How can one accuse H&W of error because one of their ships happened upon a freak accident one night which eventually caused her aft end to rise out of the water and push her beyond her designed limitations eventually causing her to crack her in half? Ships are not designed to sail around with their sterns in the air, they are designed to float on the full length of their keels.
Agreed.

Best wishes,

Mark.
 
Dec 2, 2000
58,588
378
283
Easley South Carolina
>>You may well be right as to H&W’s views as to the break-up.<

I'd be amazed if Harland and Wolff didn't know about it and even more amazed if Edward Wilding himself didn't do the relevant number crunching then quietly pass it on to Lord Mersey. There were too many witness statements to the effect coming out publicly in the U.S. and Mersey's people were well aware of it. Bill Wormstedt in my opinion, did a wonderful job of showing that Mersey's court tried a little too hard to make sure it was never mentioned in sworn testimony.

-.-.-

§ What you need to do
Reproduce the forum discussion about the ship's break-up word for word, from "How can one" to "of their keels.". The lines that come next are from a different source than the text.

-.-.-

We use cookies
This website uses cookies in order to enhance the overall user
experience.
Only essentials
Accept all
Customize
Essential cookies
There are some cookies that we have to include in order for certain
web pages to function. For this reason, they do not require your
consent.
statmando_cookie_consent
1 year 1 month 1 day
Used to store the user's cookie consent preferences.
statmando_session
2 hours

-.-.-

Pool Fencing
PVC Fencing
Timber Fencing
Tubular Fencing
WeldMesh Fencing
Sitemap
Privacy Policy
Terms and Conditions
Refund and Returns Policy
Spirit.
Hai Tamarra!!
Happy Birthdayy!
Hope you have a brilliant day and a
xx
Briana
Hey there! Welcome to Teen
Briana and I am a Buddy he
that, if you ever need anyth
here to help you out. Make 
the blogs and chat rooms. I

-.-.-

§ Worked solution
How can one accuse H&W of error because one of their ships happened upon a freak accident one night which eventually caused her aft end to rise out of the water and push her beyond her designed limitations eventually causing her to crack her in half? Ships are not designed to sail around with their sterns in the air, they are designed to float on the full length of their keels.